The more I think about this film, the more that I think this unevenness is not only intentional but brilliant. The choice to make the brother’s twins really stands out to me. I think one could easily read this film to be about Perkins himself. In my head, I can see how all the pieces fit.

Something horrifying is passed down from father to son; in this case, it is the legacy of horror that comes with being Anthony Perkins’s son. Then I can see the twins as two aspects of Osgood himself. I know that Theo James, who plays our main character, Hal Shelburn, is not a dead ringer for Osgood, but something about the casting feels like an indirect self-cast. These two twins then become aspects of Osgood’s personality, or perhaps different aspects of his creative ambitions.

The soft-spoken Hal could represent an Osgood who no longer wants to live in the shadow of his father’s horror legacy (and perhaps has anxiety about his own children living in the shadow of the legacy he is currently creating), while the brash Bill could represent an aspect of Osgood that wants to lean full bore into the mayhem. These two aspects of the twin pair also represent the conflicting tones of the movie. One of the final moments of sincerity between the brothers is undercut by mayhem, which mirrors the ending of the movie itself. This may speak volumes about Osgood’s own journey of deciding exactly how to do this movie.

Anyway. This was supposed to be a movie review, not an analysis.

The cinematography is fun. The actors do wonderfully at nailing the crazy tone. Tatiana Maslany is a standout as Lois Shelburn. There is a certain menace and yet tenderness she brings to the role as the young twins’ mother, and it is a shame that we do not get more of her. I also loved Rohan Campbell’s slacker metalhead character.
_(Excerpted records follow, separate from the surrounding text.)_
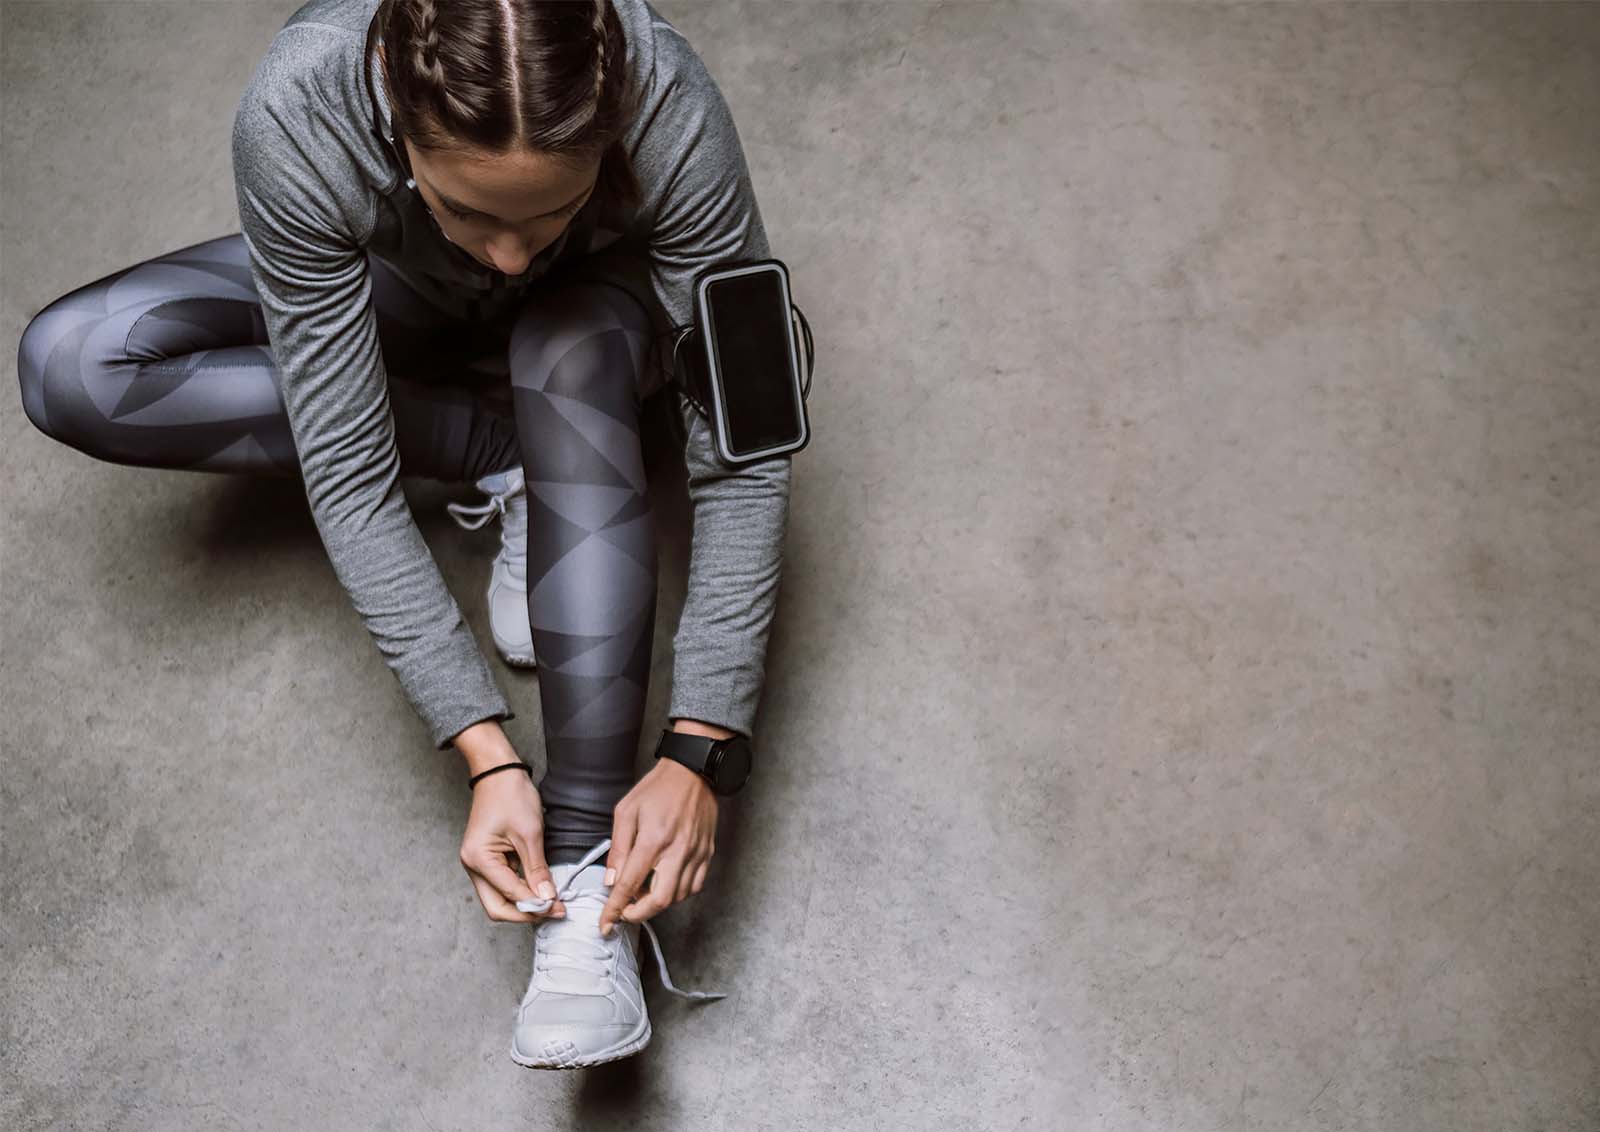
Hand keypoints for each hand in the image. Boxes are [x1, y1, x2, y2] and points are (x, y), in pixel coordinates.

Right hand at [459, 769, 566, 922]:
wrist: (499, 773)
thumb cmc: (511, 796)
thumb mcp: (530, 834)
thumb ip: (537, 869)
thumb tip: (547, 898)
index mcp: (478, 859)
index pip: (510, 894)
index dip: (535, 905)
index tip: (559, 908)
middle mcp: (473, 866)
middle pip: (497, 907)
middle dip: (525, 914)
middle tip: (554, 912)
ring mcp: (478, 864)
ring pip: (499, 899)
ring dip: (524, 904)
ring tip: (551, 902)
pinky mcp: (487, 860)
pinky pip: (503, 884)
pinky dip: (521, 890)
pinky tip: (540, 888)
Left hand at [599, 757, 717, 937]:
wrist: (693, 771)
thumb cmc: (658, 788)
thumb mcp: (626, 811)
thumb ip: (618, 848)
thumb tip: (612, 880)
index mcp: (653, 839)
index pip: (630, 884)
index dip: (615, 908)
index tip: (606, 924)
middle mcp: (677, 850)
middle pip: (660, 900)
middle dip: (639, 914)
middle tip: (625, 911)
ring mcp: (696, 853)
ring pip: (678, 896)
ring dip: (657, 903)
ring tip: (643, 892)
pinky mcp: (708, 853)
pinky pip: (695, 886)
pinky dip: (678, 893)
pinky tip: (666, 884)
This is by no means a perfect movie. It is, at best, an elevated B-movie that has a certain kind of brilliance. The plot is thin, and some of the details don’t exactly add up. It slows down in the middle, and I thought the ending was kind of silly. Regardless of this, it is still a lot of fun. I laughed many times. The main thing that I want to leave you with in this review is this: If any of this sounds fun to you, go see it in the theater, or if you are going to wait to watch it at home, watch it with a couple of friends, because it feels like it was designed to be enjoyed with a group. I had just as much fun with the other audience member reactions as I did with the movie itself.